Having children definitely exacerbates this sort of behaviour. Before you have kids, there’s a clear delineation between on and off. You work, you exercise, you see your friends; but then you can come home and sit in absolute silence if you want. You can clear the schedules and sleep until noon. You can watch television without needing subtitles, because there isn’t a toddler perpetually screaming Hickory Dickory Dock on a never-ending loop 18in from your face. A lot of the time, pre-kids, multitasking is a choice.

But with children – at least young children – the on switch has been permanently jammed down. Your time is no longer your own, and tasks start flying at you horizontally. The other day I found myself in a situation where I was sitting on the floor playing with our seven-month-old while doing some urgent internet banking on my phone, proofreading something my wife had written while she told a nothingy story about one of her friends in the next room. Meanwhile, I was having an argument with my three-year-old about the Batman film he’d asked to watch on TV because, although it made him cry, the act of me turning it off made him cry even harder. And this was a normal day. It’s become a little pedestrian to point out that men are never asked how they juggle work and home, but I wish they were because I haven’t got the foggiest.

The problem is that time off doesn’t solve anything. Taking a little time to myself just means passing the buck to someone else. To go upstairs for a nap would be to hand over this metal bucket of exploding fireworks to my wife, who already has enough on her plate. The guilt of voluntarily relinquishing responsibility is often too much to bear.

This is why I had to give up transcendental meditation. I took it up in 2014 after writing an article about it but, once we started to have kids, it seemed horrifyingly selfish to whisk myself away to sit in silence for 20 minutes twice a day. Whenever I mention this to meditation proponents, they always claim that the 20 minutes are an investment; that they’d allow me to get more than 20 minutes’ worth of stuff done in the rest of the day. Which, as an abstract concept, is great. But in reality, when everything’s on fire and you’re urgently needed at the coalface, it’s a hard thing to do.

So maybe this is it for the time being. Illness and discomfort are now my main leisure pursuits. As we speak, I’ve got a sore toenail from distance walking. There’s a chance that it’s going to fall off. Part of me can’t wait, just in case it hurts so much that I have to spend a couple of days housebound. Obviously, that won’t stop me from working.

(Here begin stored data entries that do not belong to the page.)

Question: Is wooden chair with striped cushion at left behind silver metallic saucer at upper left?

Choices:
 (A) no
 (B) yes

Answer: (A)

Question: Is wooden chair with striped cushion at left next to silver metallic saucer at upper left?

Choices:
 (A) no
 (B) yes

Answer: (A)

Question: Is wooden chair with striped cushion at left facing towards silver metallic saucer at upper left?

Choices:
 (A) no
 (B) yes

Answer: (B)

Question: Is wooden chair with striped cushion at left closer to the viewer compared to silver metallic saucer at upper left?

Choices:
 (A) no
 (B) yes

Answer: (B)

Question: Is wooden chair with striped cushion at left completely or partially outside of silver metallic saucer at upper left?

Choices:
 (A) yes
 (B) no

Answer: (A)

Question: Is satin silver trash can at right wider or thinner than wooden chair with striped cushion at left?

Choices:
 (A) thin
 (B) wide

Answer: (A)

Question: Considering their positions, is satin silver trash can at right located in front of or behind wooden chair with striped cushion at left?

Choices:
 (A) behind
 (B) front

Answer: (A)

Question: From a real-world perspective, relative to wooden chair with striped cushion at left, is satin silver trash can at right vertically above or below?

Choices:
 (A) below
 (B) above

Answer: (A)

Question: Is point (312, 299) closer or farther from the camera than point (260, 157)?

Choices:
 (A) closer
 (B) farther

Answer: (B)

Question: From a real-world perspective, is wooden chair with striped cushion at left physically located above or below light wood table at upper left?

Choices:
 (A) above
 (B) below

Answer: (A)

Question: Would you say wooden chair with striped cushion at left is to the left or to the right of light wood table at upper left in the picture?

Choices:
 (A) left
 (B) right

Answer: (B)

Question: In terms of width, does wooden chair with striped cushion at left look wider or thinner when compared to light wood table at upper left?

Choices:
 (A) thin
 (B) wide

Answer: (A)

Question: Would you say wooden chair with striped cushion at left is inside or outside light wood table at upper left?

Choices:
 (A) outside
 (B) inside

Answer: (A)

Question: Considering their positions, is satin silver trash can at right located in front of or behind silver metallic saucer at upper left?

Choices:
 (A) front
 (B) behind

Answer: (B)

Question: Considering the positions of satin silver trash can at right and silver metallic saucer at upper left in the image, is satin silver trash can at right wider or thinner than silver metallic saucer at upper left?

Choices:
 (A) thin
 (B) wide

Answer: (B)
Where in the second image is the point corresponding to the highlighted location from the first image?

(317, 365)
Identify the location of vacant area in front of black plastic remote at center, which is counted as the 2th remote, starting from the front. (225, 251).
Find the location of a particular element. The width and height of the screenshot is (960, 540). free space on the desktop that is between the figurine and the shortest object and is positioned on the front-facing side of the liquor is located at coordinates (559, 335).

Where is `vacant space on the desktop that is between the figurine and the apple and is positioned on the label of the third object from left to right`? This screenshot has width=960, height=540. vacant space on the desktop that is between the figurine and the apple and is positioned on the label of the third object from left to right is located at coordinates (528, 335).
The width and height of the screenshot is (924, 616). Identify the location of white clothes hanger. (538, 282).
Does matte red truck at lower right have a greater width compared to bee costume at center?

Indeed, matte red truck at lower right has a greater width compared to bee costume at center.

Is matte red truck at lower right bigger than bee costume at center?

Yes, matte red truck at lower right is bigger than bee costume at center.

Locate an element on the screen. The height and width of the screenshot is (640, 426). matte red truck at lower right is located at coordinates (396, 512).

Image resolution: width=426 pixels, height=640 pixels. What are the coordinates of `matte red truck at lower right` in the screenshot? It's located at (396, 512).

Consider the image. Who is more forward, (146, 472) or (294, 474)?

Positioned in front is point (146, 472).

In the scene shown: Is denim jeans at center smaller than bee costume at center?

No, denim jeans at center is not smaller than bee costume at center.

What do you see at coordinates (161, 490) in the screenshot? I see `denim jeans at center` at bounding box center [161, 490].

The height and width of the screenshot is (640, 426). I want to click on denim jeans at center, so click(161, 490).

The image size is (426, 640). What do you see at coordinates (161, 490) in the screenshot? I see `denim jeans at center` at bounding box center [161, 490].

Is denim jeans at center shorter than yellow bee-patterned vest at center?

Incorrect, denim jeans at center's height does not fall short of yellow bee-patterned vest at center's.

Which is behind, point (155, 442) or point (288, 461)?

But perhaps the weird red heat rash I also developed during my last walk will kick in, spreading to my fingers and preventing me from typing. We can but dream.

Of course, the sensible thing would be to track back a little and attack things anew. Maybe my time and motion is all snarled up, and a series of efficient new workflows would stop me from trying to do everything at once. Perhaps I could even try talking about my stress issues with someone, so that every new request of my time didn’t feel like a hammer attack.

But that in itself would be a new request of my time. Figuring this stuff out is a long-term goal, and the early years of parenthood are a mess of short-term firefighting. When the time comes, when basic autonomy kicks in and I don’t feel like I have to carry the whole world around on my shoulders, maybe then I’ll get this looked at. That’s become my mantra of late: dig in, see it through, this is just a phase, it isn’t for ever.